### [The problem]
Exclude the images and transcribe the entries below precisely.

╭─ Records supplied

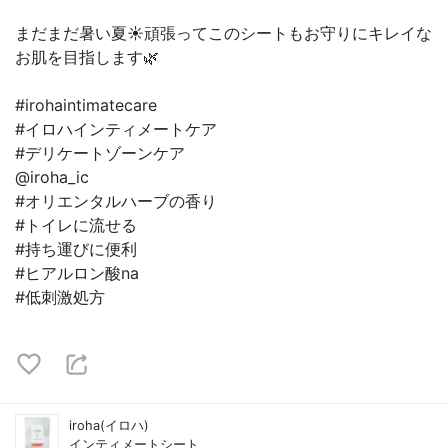
まだまだ暑い夏☀️頑張ってこのシートもお守りにキレイな
お肌を目指します🌿
#irohaintimatecare
#イロハインティメートケア
#デリケートゾーンケア
@iroha_ic
#オリエンタルハーブの香り
#トイレに流せる
#持ち運びに便利
#ヒアルロン酸na
#低刺激処方
iroha(イロハ)
インティメートシート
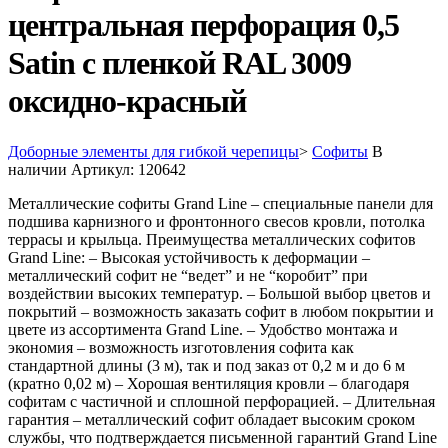
центральная перфорация 0,5
Satin с пленкой RAL 3009
оксидно-красный
Доборные элементы для гибкой черепицы
>
Софиты
В
наличии
Артикул:
120642
Металлические софиты Grand Line – специальные панели для
подшива карнизного и фронтонного свесов кровли, потолка
террасы и крыльца. Преимущества металлических софитов
Grand Line: – Высокая устойчивость к деформации –
металлический софит не “ведет” и не “коробит” при
воздействии высоких температур. – Большой выбор цветов и
покрытий – возможность заказать софит в любом покрытии и
цвете из ассортимента Grand Line. – Удобство монтажа и
экономия – возможность изготовления софита как
стандартной длины (3 м), так и под заказ от 0,2 м и до 6 м
(кратно 0,02 м) – Хорошая вентиляция кровли – благодаря
софитам с частичной и сплошной перфорацией. – Длительная
гарантия – металлический софит обладает высоким сроком
службы, что подтверждается письменной гарантий Grand Line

╰─

### [Answer to this problem]
まだまだ暑い夏☀️頑張ってこのシートもお守りにキレイな
お肌を目指します🌿
#irohaintimatecare
#イロハインティメートケア
#デリケートゾーンケア
@iroha_ic
#オリエンタルハーブの香り
#トイレに流せる
#持ち運びに便利
#ヒアルロン酸na
#低刺激処方
iroha(イロハ)
インティメートシート
центральная перфорация 0,5
Satin с пленкой RAL 3009
оксидно-красный
Доборные элементы для гибкой черепицы
>
Софиты
В
наличии
Артикул:
120642
Металлические софиты Grand Line – специальные панели для
подшива карнизного и фронтонного свесов кровли, потолка
террасы и крыльца. Преимущества металлических софитов
Grand Line: – Высокая устойчивость к деформации –
металлический софит не “ведет” и не “коробит” при
воздействии высоких температур. – Большой выбор цветов и
покрытий – возможность заказать софит в любом покрытии и
цвете из ассортимента Grand Line. – Удобство монтажа и
экономия – возможность изготовления софита как
стандартной длины (3 м), так и под заказ от 0,2 м и до 6 м
(кратно 0,02 м) – Хорошая вентиляция кровли – благодаря
софитам с частичной и сплошной перфорацией. – Длительная
гарантия – металлический софит обладает высоким сроком
службы, что подтверждается письменной гарантий Grand Line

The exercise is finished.